YOUR OBJECTIVE —
Show each line of the records below that contains the word "tăng", copying every such line in full.

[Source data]
============================================================

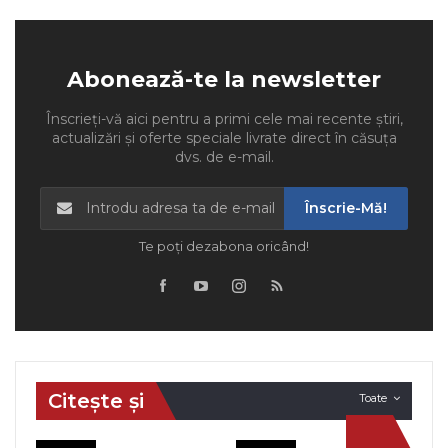
Abonează-te la newsletter
Înscrieți-vă aici pentru a primi cele mai recente știri,
actualizări și oferte speciale livrate direct în căsuța
dvs. de e-mail.
Înscrie-Mă!
Te poți dezabona oricând!
Citește și
Toate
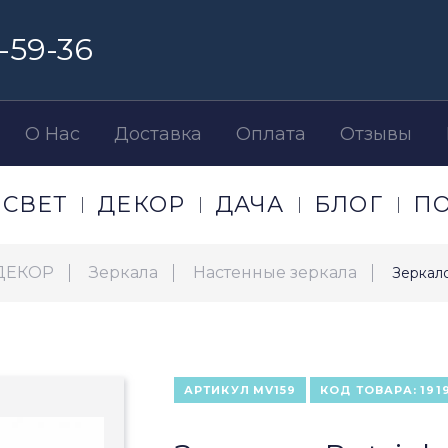
-59-36
О Нас
Доставка
Оплата
Отзывы
СВЕТ
ДЕКОР
ДАЧА
БЛОГ
П
ДЕКОР
Зеркала
Настенные зеркала
Зеркало
АРТИКУЛ
MV159
КОД ТОВАРА:
191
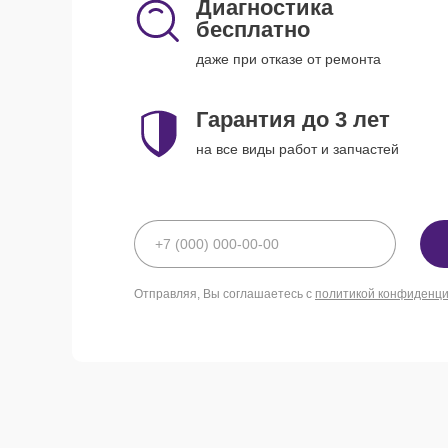
Диагностика
бесплатно
даже при отказе от ремонта
Гарантия до 3 лет
на все виды работ и запчастей
Отправляя, Вы соглашаетесь с
политикой конфиденц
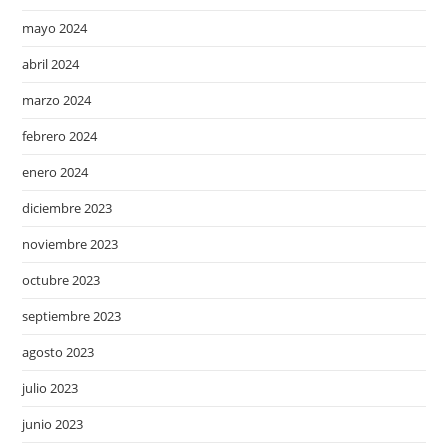
mayo 2024
abril 2024
marzo 2024
febrero 2024
enero 2024
diciembre 2023
noviembre 2023
octubre 2023
septiembre 2023
agosto 2023
julio 2023
junio 2023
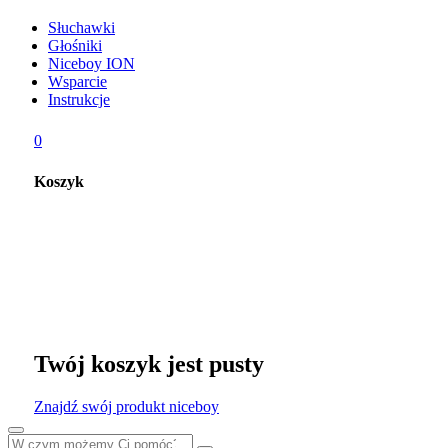
Słuchawki
Głośniki
Niceboy ION
Wsparcie
Instrukcje
0
Koszyk
Twój koszyk jest pusty
Znajdź swój produkt niceboy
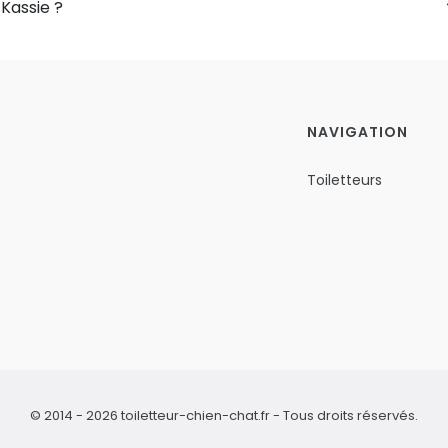
 Kassie ?
NAVIGATION
Toiletteurs
© 2014 - 2026 toiletteur-chien-chat.fr - Tous droits réservés.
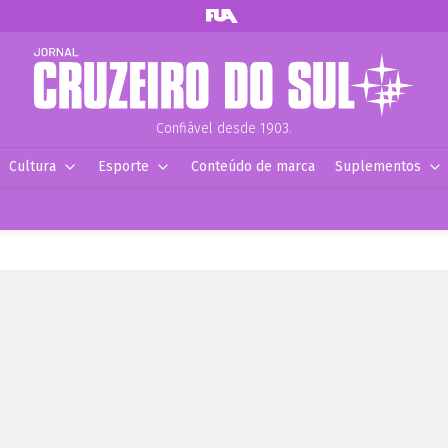
Confiável desde 1903.
Cultura
Esporte
Conteúdo de marca
Suplementos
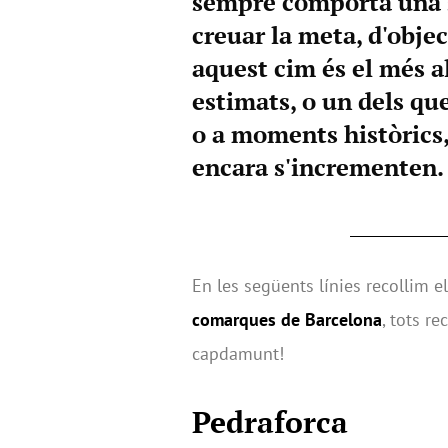
sempre comporta una s
creuar la meta, d'obje
aquest cim és el més al
estimats, o un dels qu
o a moments històrics
encara s'incrementen.
En les següents línies recollim 
comarques de Barcelona
, tots r
capdamunt!
Pedraforca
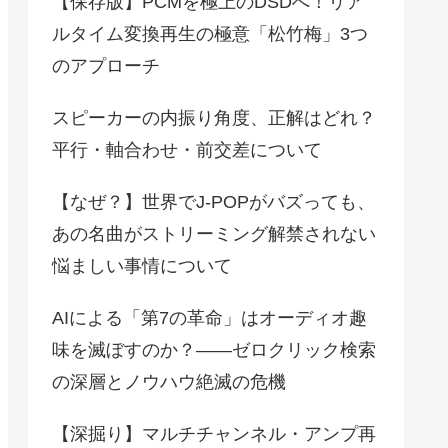
【保存版】PCMを極上のDSDへ！リア
ルタイム変換再生の極意「松竹梅」3つ
のアプローチ
スピーカーの内振り角度、正解はどれ？
平行・軸合わせ・前交差について
【なぜ？】世界でJ-POPがバズっても、
あの名曲がストリーミング解禁されない
悩ましい事情について
AIによる「第7の革命」はオーディオ趣
味を滅ぼすのか？――ゼロクリック検索
の深層とノウハウ絶滅の危機
【深掘り】マルチチャンネル・アンプ再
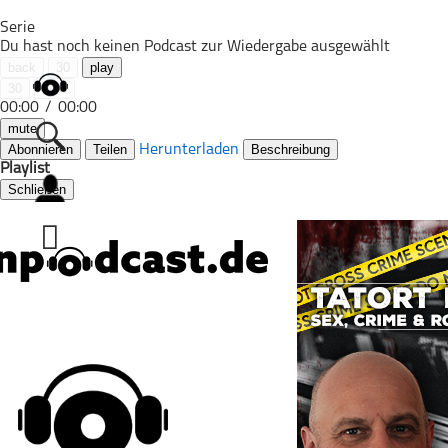
Serie
Du hast noch keinen Podcast zur Wiedergabe ausgewählt
back
30
play
30
next
00:00
/
00:00
mute
Abonnieren
Teilen
Herunterladen
Beschreibung
Playlist
Schließen
Alle Podcasts
Automobil
Bildung
Business
Comedy
Essen & Trinken
Familie & Elternschaft
Fiktion
Freizeit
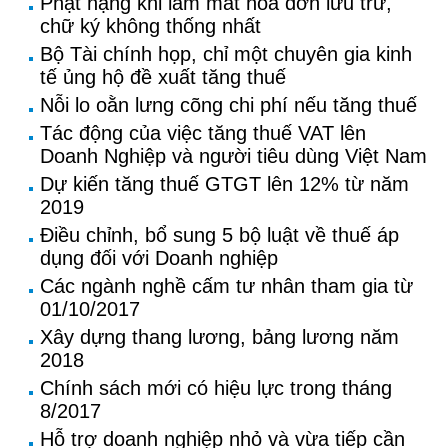
Phạt nặng khi làm mất hoá đơn lưu trữ,
chữ ký không thống nhất
Bộ Tài chính họp, chỉ một chuyên gia kinh
tế ủng hộ đề xuất tăng thuế
Nỗi lo oằn lưng cõng chi phí nếu tăng thuế
Tác động của việc tăng thuế VAT lên
Doanh Nghiệp và người tiêu dùng Việt Nam
Dự kiến tăng thuế GTGT lên 12% từ năm
2019
Điều chỉnh, bổ sung 5 bộ luật về thuế áp
dụng đối với Doanh nghiệp
Các ngành nghề cấm tư nhân tham gia từ
01/10/2017
Xây dựng thang lương, bảng lương năm
2018
Chính sách mới có hiệu lực trong tháng
8/2017
Hỗ trợ doanh nghiệp nhỏ và vừa tiếp cần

============================================================

RESPONSE FOR THIS EXERCISE —
tế ủng hộ đề xuất tăng thuế
Nỗi lo oằn lưng cõng chi phí nếu tăng thuế
Tác động của việc tăng thuế VAT lên
Dự kiến tăng thuế GTGT lên 12% từ năm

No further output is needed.